──────── Given passage ────────
2019 Newsletter

This is not really a newsletter in the traditional sense (sorry for the misleading title). I'm not going to give you a detailed list of everything that happened this year. Mostly, it's just me rambling on philosophically like I usually do about life and relationships and growing up and figuring out what kind of person you'd like to be.

I've always been the kind of person that likes to dwell on the past. Growing up, I loved reminiscing about good times and looking forward to even better times. I was forever an optimist, certain that since things had always gone so well for me they would surely only continue to improve.

Volumes 1-7 of my personal musings about life. This is the bookshelf section I peruse when
I'm feeling particularly nostalgic, or need to remind myself all the reasons why high school
is not an era I particularly want to relive.
I'm really not trying to brag, but it seemed that things that were difficult for other people usually came easily to me. That is not to say I was not a hard worker, only that I did not necessarily find it difficult to work hard, and the work I put in always resulted in the outcome I wanted. Even those few dismal years in middle school and the beginning of high school (that I've talked about in previous posts) didn't impede my ability to accomplish anything I put my mind to or to have the kind of life I wanted to have.
I told my mom I would PR at this race. She didn't believe me. So, I ran as fast as I could
and PR'd at this race. Hard work=expected outcome.
────────
**Exercise requirements**
a) In the 2019 newsletter, what did the writer tell their mom they would do at the race?
b) Go on with the 2019 newsletter from the point where it stops.
──────── Extracted information ────────
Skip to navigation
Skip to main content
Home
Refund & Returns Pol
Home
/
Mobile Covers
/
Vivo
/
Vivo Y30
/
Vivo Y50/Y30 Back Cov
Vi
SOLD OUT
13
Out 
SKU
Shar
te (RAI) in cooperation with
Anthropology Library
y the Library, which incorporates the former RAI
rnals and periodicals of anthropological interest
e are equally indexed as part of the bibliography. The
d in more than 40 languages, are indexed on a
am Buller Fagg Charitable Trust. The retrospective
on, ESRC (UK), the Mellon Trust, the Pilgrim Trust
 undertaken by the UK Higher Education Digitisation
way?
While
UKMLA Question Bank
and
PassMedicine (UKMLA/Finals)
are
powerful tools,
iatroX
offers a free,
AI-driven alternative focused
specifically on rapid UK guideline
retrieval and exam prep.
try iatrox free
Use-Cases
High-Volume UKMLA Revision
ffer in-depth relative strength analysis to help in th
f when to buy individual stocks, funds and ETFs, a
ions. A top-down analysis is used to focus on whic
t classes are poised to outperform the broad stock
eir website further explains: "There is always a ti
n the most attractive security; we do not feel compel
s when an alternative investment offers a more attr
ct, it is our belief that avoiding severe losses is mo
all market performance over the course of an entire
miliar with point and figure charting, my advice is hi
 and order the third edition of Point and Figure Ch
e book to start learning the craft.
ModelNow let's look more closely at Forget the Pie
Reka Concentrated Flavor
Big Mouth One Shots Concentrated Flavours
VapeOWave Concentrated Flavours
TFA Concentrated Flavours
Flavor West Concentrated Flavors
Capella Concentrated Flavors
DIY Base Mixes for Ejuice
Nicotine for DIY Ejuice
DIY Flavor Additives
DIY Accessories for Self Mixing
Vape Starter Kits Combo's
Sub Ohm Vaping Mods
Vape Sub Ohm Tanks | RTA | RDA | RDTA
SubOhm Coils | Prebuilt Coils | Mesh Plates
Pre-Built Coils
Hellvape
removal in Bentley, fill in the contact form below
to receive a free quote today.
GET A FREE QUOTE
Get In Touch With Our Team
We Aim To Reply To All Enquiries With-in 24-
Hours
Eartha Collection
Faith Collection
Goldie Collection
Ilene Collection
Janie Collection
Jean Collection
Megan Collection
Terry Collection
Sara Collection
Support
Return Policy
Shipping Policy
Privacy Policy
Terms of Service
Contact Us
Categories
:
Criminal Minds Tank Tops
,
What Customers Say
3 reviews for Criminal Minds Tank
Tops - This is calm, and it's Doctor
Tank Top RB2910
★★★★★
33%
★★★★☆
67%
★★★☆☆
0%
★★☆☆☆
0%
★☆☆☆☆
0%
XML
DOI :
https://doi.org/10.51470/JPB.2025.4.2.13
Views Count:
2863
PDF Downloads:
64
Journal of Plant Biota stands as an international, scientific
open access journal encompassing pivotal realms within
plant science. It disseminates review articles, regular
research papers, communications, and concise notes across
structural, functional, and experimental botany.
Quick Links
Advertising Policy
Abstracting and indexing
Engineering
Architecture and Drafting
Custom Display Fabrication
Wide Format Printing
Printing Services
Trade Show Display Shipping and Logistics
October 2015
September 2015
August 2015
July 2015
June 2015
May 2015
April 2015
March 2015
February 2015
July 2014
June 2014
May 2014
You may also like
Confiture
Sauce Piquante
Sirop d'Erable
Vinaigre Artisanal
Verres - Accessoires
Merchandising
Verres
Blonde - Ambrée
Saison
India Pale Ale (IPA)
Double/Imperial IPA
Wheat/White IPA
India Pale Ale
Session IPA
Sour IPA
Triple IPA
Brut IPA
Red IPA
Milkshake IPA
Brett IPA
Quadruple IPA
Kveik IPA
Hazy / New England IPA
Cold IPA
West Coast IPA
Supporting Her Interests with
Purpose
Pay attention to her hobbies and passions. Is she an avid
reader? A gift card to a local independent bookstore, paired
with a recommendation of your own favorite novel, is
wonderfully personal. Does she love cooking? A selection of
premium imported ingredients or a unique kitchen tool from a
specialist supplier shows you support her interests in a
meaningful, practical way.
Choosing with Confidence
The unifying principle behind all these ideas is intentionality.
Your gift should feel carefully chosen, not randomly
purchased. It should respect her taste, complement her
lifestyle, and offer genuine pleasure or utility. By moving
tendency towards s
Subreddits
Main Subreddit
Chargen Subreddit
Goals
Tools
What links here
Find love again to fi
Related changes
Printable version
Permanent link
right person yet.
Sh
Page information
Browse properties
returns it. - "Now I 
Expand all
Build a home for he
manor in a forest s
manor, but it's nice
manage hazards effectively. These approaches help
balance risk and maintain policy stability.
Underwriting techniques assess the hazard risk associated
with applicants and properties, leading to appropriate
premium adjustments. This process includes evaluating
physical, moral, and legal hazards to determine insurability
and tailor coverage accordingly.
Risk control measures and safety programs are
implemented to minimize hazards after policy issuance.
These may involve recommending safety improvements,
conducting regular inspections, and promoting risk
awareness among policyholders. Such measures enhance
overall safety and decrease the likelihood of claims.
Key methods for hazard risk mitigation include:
────────
**Solved problems**
a) The writer told their mom they would PR at the race.

b)
The first time that I ever sincerely felt that the past had been brighter than the future could ever be ironically happened in what should have been the happiest time of my life: right after I married the perfect man for me. I had a hard hard time adjusting to marriage, and I felt so lost and confused. I didn't understand why I wasn't happy. I adored my husband. I liked my job. I was doing well in school. We saw our families regularly. We spent our days camping in the mountains and having fun with our friends. We lived six blocks from the temple and I ran by it most days. But I spent a lot of time, more than I should have, thinking about the past. Missing the camaraderie I'd had with my cross-country teammates, missing the late night chats and giggles I'd shared with my roommates, wondering what wonderful experiences all my missionary friends were having that I was missing out on.
I mean, how could living with one man ever compare to living with
these fun girls and an entire wall full of men??
I allowed myself to become overall discontented with my life. I sorely missed the person I'd been before I met Jason. That isn't to say that Jason was responsible for changing me into someone I didn't like; what I mean is that dating Jason was just one of several significant changes in my life that all happened at relatively the same time, all of which contributed to my leaving my old self behind and becoming the person I am now.

I'd moved out on my own just two months before. I was extremely independent and goal-oriented. I knew exactly what I wanted from my life and I was doggedly determined that things would work out in exactly the way I had planned. I liked the person that I was, and I had no intention of changing. I was confident in myself and my abilities, and the last two years had been the best, happiest years of my life. I saw no reason why that should change if I kept living the way I was.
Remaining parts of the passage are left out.